▶ **DESCRIPTION OF THE TASK**
In the data below, find the line containing "left ear: (242, 171)", then set down that line and every later line up to and including the line containing "left ankle: (272, 241)", exactly.

*** Opening of SOURCE DATA ***

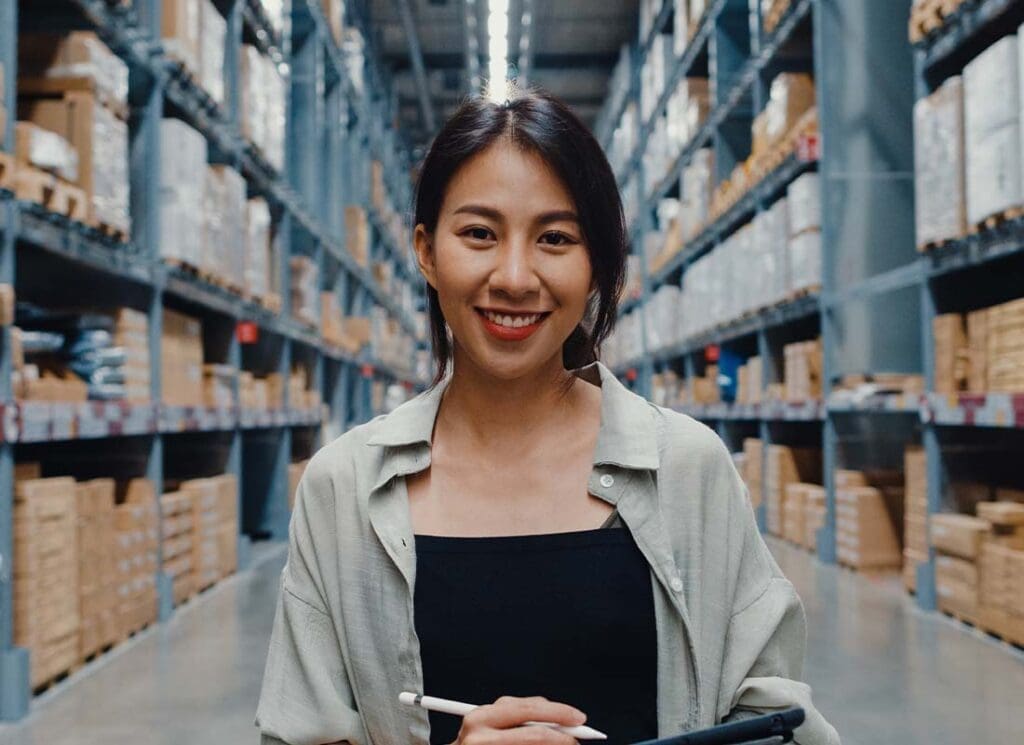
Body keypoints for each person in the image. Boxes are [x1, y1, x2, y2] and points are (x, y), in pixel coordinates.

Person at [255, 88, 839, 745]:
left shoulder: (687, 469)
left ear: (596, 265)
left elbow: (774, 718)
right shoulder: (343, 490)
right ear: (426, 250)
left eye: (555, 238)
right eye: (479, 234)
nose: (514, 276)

*** Close of SOURCE DATA ***
*** Opening of SOURCE DATA ***

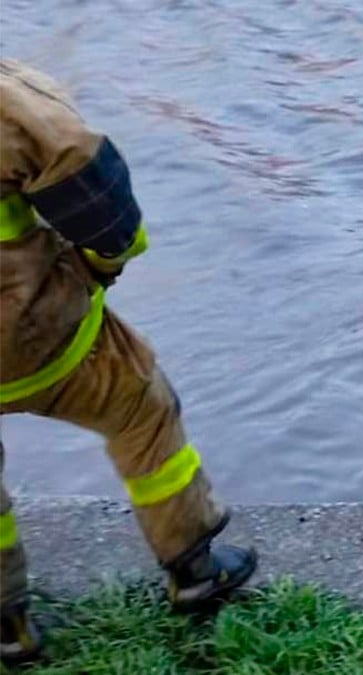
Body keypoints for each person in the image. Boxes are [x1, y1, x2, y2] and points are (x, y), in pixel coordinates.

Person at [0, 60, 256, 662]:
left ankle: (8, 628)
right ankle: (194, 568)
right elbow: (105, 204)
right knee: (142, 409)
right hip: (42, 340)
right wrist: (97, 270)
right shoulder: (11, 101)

*** Close of SOURCE DATA ***
*** Opening of SOURCE DATA ***

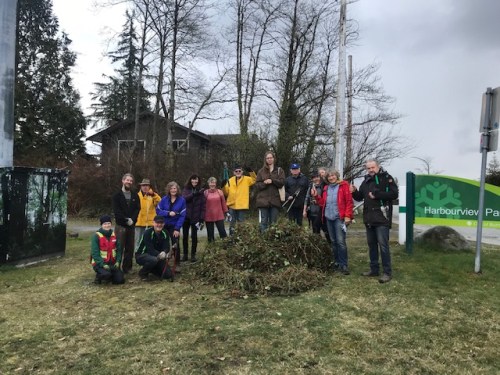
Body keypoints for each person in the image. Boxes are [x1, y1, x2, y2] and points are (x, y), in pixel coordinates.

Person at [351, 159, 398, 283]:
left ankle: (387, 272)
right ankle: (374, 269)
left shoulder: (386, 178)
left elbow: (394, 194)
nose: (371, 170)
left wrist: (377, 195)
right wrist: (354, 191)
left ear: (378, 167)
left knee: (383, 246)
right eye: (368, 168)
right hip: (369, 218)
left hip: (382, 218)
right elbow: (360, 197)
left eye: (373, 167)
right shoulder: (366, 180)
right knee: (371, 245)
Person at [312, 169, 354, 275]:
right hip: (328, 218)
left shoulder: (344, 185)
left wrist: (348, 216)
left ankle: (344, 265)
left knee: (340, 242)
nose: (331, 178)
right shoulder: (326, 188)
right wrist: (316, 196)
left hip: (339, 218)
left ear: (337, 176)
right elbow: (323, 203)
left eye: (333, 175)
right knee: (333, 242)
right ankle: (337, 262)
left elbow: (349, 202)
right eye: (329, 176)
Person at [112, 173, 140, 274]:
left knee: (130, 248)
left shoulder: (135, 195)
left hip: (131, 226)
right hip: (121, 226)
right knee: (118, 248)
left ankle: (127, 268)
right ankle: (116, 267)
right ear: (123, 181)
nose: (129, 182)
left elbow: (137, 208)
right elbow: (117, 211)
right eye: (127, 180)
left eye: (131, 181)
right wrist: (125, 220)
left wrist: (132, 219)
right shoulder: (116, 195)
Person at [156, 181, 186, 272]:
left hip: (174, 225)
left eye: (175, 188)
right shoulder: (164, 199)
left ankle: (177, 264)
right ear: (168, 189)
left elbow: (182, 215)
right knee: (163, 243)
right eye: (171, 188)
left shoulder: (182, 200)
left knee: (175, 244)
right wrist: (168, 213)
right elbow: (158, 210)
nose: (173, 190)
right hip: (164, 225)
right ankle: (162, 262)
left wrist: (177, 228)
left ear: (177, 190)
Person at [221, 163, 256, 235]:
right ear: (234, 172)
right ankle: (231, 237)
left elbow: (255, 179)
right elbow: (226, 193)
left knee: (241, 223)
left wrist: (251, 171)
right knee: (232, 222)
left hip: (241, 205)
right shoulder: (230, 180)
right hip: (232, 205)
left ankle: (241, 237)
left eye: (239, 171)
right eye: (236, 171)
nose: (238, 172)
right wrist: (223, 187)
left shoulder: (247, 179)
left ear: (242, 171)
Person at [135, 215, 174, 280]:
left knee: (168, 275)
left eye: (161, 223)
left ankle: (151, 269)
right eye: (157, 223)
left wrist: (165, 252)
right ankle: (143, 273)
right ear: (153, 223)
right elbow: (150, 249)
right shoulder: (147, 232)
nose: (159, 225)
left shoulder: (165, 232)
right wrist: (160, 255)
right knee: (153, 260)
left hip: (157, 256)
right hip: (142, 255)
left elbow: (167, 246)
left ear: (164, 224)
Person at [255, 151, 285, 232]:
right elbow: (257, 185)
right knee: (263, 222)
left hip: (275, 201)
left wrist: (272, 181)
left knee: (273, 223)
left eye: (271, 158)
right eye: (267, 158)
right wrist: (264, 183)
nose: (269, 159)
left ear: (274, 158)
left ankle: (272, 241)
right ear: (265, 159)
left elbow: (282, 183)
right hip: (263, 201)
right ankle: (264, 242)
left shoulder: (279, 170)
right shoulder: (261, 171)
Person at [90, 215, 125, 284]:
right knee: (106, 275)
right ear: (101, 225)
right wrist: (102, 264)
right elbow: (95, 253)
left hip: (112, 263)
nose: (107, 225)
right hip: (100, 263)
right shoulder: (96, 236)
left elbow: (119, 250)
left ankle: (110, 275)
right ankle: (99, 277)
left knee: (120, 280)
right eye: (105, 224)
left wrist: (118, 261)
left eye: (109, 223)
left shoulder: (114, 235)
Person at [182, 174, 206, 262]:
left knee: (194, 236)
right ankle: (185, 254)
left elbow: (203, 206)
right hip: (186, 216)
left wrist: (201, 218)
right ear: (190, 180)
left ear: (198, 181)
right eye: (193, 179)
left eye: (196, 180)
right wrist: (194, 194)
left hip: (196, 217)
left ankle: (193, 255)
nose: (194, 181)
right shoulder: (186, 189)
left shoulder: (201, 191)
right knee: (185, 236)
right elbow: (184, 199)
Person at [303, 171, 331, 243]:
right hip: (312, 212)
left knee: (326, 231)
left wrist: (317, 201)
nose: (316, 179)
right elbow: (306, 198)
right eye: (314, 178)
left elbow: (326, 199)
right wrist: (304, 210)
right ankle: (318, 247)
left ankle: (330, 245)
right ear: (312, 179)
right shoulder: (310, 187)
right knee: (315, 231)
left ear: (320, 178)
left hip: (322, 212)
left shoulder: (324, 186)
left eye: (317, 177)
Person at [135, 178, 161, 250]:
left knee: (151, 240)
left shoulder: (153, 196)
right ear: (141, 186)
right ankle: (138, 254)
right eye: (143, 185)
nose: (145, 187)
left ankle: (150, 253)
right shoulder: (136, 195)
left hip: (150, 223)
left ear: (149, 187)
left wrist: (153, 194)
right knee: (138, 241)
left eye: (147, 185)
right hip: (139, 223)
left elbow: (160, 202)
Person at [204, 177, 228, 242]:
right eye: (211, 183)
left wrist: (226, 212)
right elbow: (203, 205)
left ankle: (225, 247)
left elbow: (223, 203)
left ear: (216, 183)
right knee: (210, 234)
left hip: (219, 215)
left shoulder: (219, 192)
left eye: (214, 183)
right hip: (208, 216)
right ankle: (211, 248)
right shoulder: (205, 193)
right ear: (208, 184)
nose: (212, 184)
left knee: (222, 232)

*** Close of SOURCE DATA ***

▶ **TASK SOLUTION**
left ear: (242, 171)
Person at [135, 215, 174, 280]:
left knee: (168, 275)
left eye: (161, 223)
left ankle: (151, 269)
right eye: (157, 223)
left wrist: (165, 252)
right ankle: (143, 273)
right ear: (153, 223)
right elbow: (150, 249)
right shoulder: (147, 232)
nose: (159, 225)
left shoulder: (165, 232)
right wrist: (160, 255)
right knee: (153, 260)
left hip: (157, 256)
right hip: (142, 255)
left elbow: (167, 246)
left ear: (164, 224)
Person at [255, 151, 285, 232]:
right elbow: (257, 185)
right knee: (263, 222)
left hip: (275, 201)
left wrist: (272, 181)
left knee: (273, 223)
left eye: (271, 158)
right eye: (267, 158)
right wrist: (264, 183)
nose: (269, 159)
left ear: (274, 158)
left ankle: (272, 241)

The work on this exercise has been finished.